The Madrid Protocol, with its origins in the late 19th Century, was set-up to allow the registration and management of marks worldwide. There are currently around 100 members which includes most major trading jurisdictions including the European Union and United States.
2016 - Brunei, Indonesia, Malaysia, Laos and Thailand, Gambia, Malawi and Trinidad & Tobago
2017 - Algeria, Canada, Jamaica and South Africa
With two of our offices coming on stream this year, we asked our attorneys in those countries to tell us about the specific impact on their IP regimes.
"The new Trade Mark Act, which came into force in Thailand on 28 July 2016, provides provision of international trade mark registration under the Madrid Protocol.
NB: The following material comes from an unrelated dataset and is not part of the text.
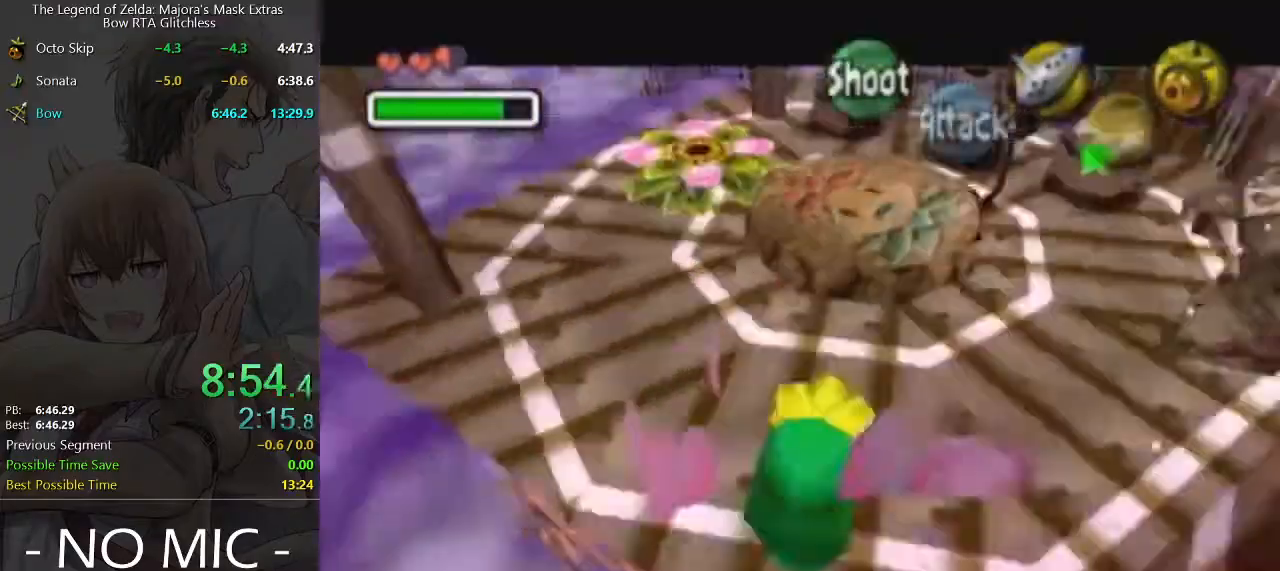
{"buttons": [], "left_stick": "up-right", "right_stick": "center", "events": [[100, "B", "down"], [133, "left_stick", "up-right"], [167, "B", "up"], [233, "B", "down"], [267, "B", "up"], [367, "B", "down"], [400, "B", "up"], [433, "B", "down"], [467, "B", "up"]]}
However, the accession to the Madrid Protocol will require a separate Royal Decree which is expected to be issued in the fourth quarter of 2016. Filing an international application will not be available until Thailand accedes to the Madrid Protocol."
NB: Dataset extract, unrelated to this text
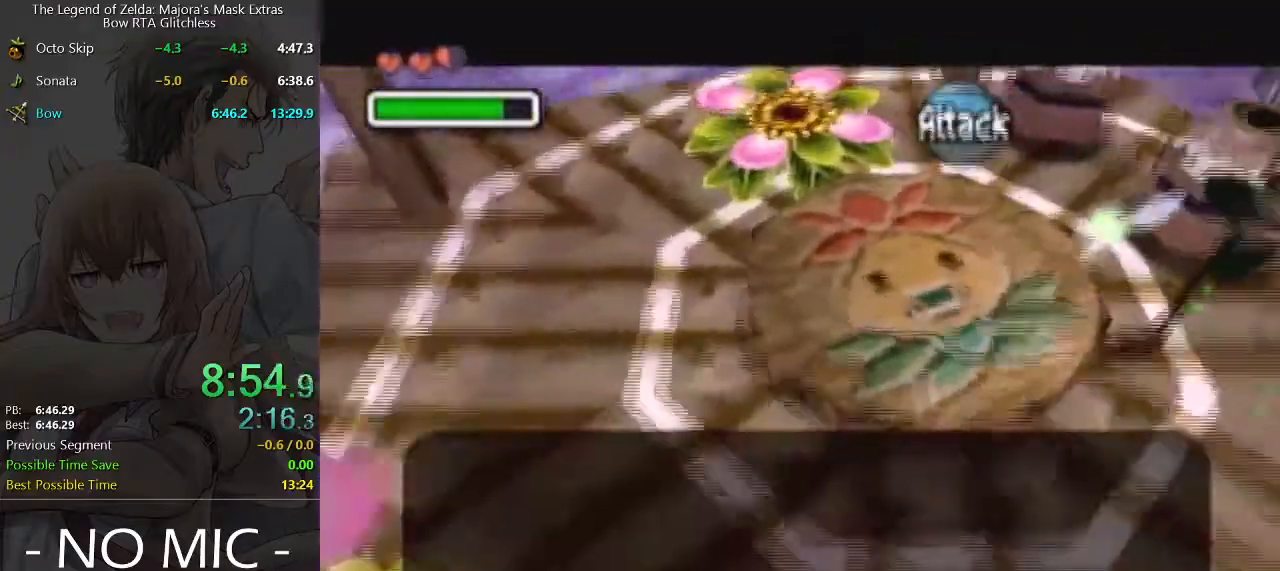
{"buttons": [], "left_stick": "up-right", "right_stick": "center", "events": [[33, "B", "down"], [100, "B", "up"], [167, "B", "down"], [233, "B", "up"]]}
"The Draft of the New Indonesian Trademark Law is currently being reviewed by the Parliament and is expected to come into effect in the later part of 2016. The current draft provides for international filing based on the Madrid Protocol. But when the new law is passed, it will probably take another 1-2 years for the Government Regulations to be passed in order for international filings based on the Madrid Protocol to be implemented."
Whatever one's views of the Madrid Protocol are, the reality is that it is here to stay and it will only become more important as more countries join and businesses, across the world, embrace it.